I'm going to see a Cardiologist in two days, but I'm afraid he isn't gonna find anything. I need an answer, and somewhat of a cure or something to at least dull these things down so I barely feel them.
6 Responses
Avatar universal
I don't think you have a good grasp of exactly how anxiety affects us.  If you have GAD it is always lurking there and causing problems, even when you don't feel there is any anxiety present. Your worrying about having a heart attack created your anxiety, and now all the worry and fear is feeding your anxiety and keeping it going strong.  We don't have to feel anxiety for it to be there, it is just worse at times making it's presence known.  For some the PVCS and PACS  go away with therapy and/or drugs, others it doesn't.  Anxiety is as different as we are as individuals.  It can create some very serious symptoms making it very difficult for us to believe that our anxuiety could cause the symptoms, but they can and do!  People will be going along just fine, feeling no
anxiety, often doing things they truly enjoy, and then BAM...a panic attack, out of nowhere!  This is how anxiety is, unpredictable.  I hope you find the answers you're looking for.
1486478 tn?1307462997
Everyone has anxiety, but it depends on the levels, I was told.

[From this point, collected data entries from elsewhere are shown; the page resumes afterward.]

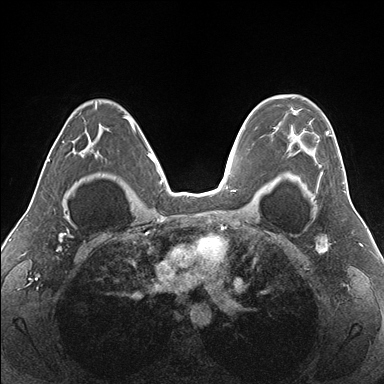
Breast MRI (dynamic contrast-enhanced), one axial slice; slice 112 of 176 in the series (ordered by position); dynamic contrast-enhanced series, time point 2 of 7 at this slice position (early post-contrast); 1.5 T; TE 1.5 ms, TR 4.1 ms; 1.1 mm slice thickness; 384 × 384 image matrix, field of view 330 × 330 mm. Female patient.
Annotated regions visible in this slice (semi-automatic segmentation, software-assisted and operator-edited):
- enhancing-tissue mask used for the functional tumour volume (all voxels passing the contrast-enhancement thresholds inside the analysis volume; usually the tumour): bounding box <273,95,343,182> (left, top, right, bottom; pixels)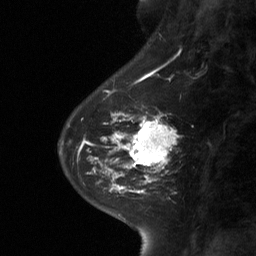
Breast MRI (dynamic contrast-enhanced), one sagittal slice; position 22 of 64 along the scan axis; dynamic contrast-enhanced study with each time point stored as its own series, time point 2 of 3 at this slice position (early post-contrast, ordered by acquisition time); 1.5 T; TE 4.8 ms, TR 27 ms; 256 × 256 image matrix. Patient: female, 42 years. Case-level facts recorded for this patient, not image findings: setting: breast cancer imaged before/during neoadjuvant chemotherapy; receptor status: triple-negative.
Outlined on this slice (semi-automatic segmentation, software-assisted and operator-edited):
- analysis volume of interest (the breast-tissue region the enhancement analysis was run in; not a lesion): bounding box [x1, y1, x2, y2] px = [111, 104, 177, 178]
- tumour enhancement mask (voxels above the 90 % enhancement threshold inside the analysis volume of interest): [111, 112, 176, 178]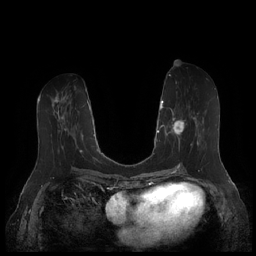
Breast MRI (dynamic contrast-enhanced), one axial slice; dynamic contrast-enhanced series, time point 2 of 7 at this slice position (early post-contrast); 1.5 T; TE 1.9 ms, TR 4.1 ms; 0.8 mm slice thickness; 256 × 256 image matrix. Female patient.
Outlined on this slice (semi-automatically segmented with operator editing):
- enhancing-tissue mask used for the functional tumour volume (all voxels passing the contrast-enhancement thresholds inside the analysis volume; usually the tumour): box from (x=164, y=106) to (x=204, y=152) px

If you're no longer afraid, and you no longer fear that fear, why do you geet the symptoms? How can you be calm and get symptoms.

I can't wrap my brain around that.
1348086 tn?1370783185
It is very hard to understand. Ever since I had my first panic attack which was nearly 15 years ago I can pretty much take my pulse by just "feeling" my heartbeat. I am not sure if I am just aware of my body more now than before, or what. Anxiety bites! It can hit in any situation. I have told friends the best way to explain anxiety is, if someone were to give me $10 Million for free and I was experiencing a panic/anxiety attack, it wouldn't matter. You can be in the best situation ever and still fight one. It is hard, but you learn control.
1486478 tn?1307462997
Then why is it only the symptoms and not the fear or panic?

Mainly the pvcs.
1348086 tn?1370783185
Mammo is better with her answers. The only thing I can tell you is that there is an underlying fear of the panic.
1486478 tn?1307462997
The weird thing with my pvcs is that my heart rate doesn't really speed up.

It's a normal rhythm, with random strong beats or squeezing, then back to normal again.